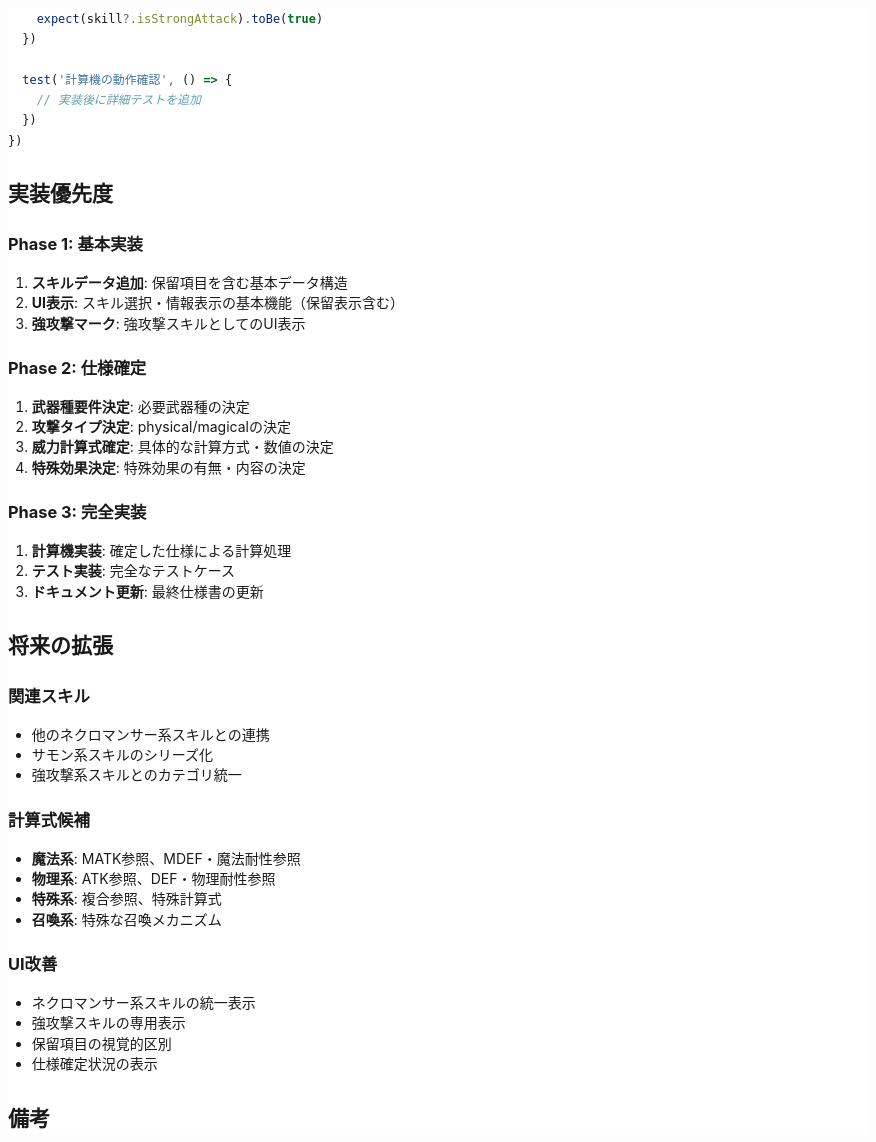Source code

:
 ```typescript
    expect(skill?.isStrongAttack).toBe(true)
  })
  
  test('計算機の動作確認', () => {
    // 実装後に詳細テストを追加
  })
})
```

## 実装優先度

### Phase 1: 基本実装
1. **スキルデータ追加**: 保留項目を含む基本データ構造
2. **UI表示**: スキル選択・情報表示の基本機能（保留表示含む）
3. **強攻撃マーク**: 強攻撃スキルとしてのUI表示

### Phase 2: 仕様確定
1. **武器種要件決定**: 必要武器種の決定
2. **攻撃タイプ決定**: physical/magicalの決定
3. **威力計算式確定**: 具体的な計算方式・数値の決定
4. **特殊効果決定**: 特殊効果の有無・内容の決定

### Phase 3: 完全実装
1. **計算機実装**: 確定した仕様による計算処理
2. **テスト実装**: 完全なテストケース
3. **ドキュメント更新**: 最終仕様書の更新

## 将来の拡張

### 関連スキル
- 他のネクロマンサー系スキルとの連携
- サモン系スキルのシリーズ化
- 強攻撃系スキルとのカテゴリ統一

### 計算式候補
- **魔法系**: MATK参照、MDEF・魔法耐性参照
- **物理系**: ATK参照、DEF・物理耐性参照  
- **特殊系**: 複合参照、特殊計算式
- **召喚系**: 特殊な召喚メカニズム

### UI改善
- ネクロマンサー系スキルの統一表示
- 強攻撃スキルの専用表示
- 保留項目の視覚的区別
- 仕様確定状況の表示

## 備考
══════════
■ **YOUR TASK**
The answer must be an exact restatement of all the records, with no pictures included.

■ **RESPONSE FOR THIS EXERCISE**
Source code

:
 ```typescript
    expect(skill?.isStrongAttack).toBe(true)
  })
  
  test('計算機の動作確認', () => {
    // 実装後に詳細テストを追加
  })
})
```

## 実装優先度

### Phase 1: 基本実装
1. **スキルデータ追加**: 保留項目を含む基本データ構造
2. **UI表示**: スキル選択・情報表示の基本機能（保留表示含む）
3. **強攻撃マーク**: 強攻撃スキルとしてのUI表示

### Phase 2: 仕様確定
1. **武器種要件決定**: 必要武器種の決定
2. **攻撃タイプ決定**: physical/magicalの決定
3. **威力計算式確定**: 具体的な計算方式・数値の決定
4. **特殊効果決定**: 特殊効果の有無・内容の決定

### Phase 3: 完全実装
1. **計算機実装**: 確定した仕様による計算処理
2. **テスト実装**: 完全なテストケース
3. **ドキュメント更新**: 最終仕様書の更新

## 将来の拡張

### 関連スキル
- 他のネクロマンサー系スキルとの連携
- サモン系スキルのシリーズ化
- 強攻撃系スキルとのカテゴリ統一

### 計算式候補
- **魔法系**: MATK参照、MDEF・魔法耐性参照
- **物理系**: ATK参照、DEF・物理耐性参照  
- **特殊系**: 複合参照、特殊計算式
- **召喚系**: 特殊な召喚メカニズム

### UI改善
- ネクロマンサー系スキルの統一表示
- 強攻撃スキルの専用表示
- 保留項目の視覚的区別
- 仕様確定状況の表示

## 備考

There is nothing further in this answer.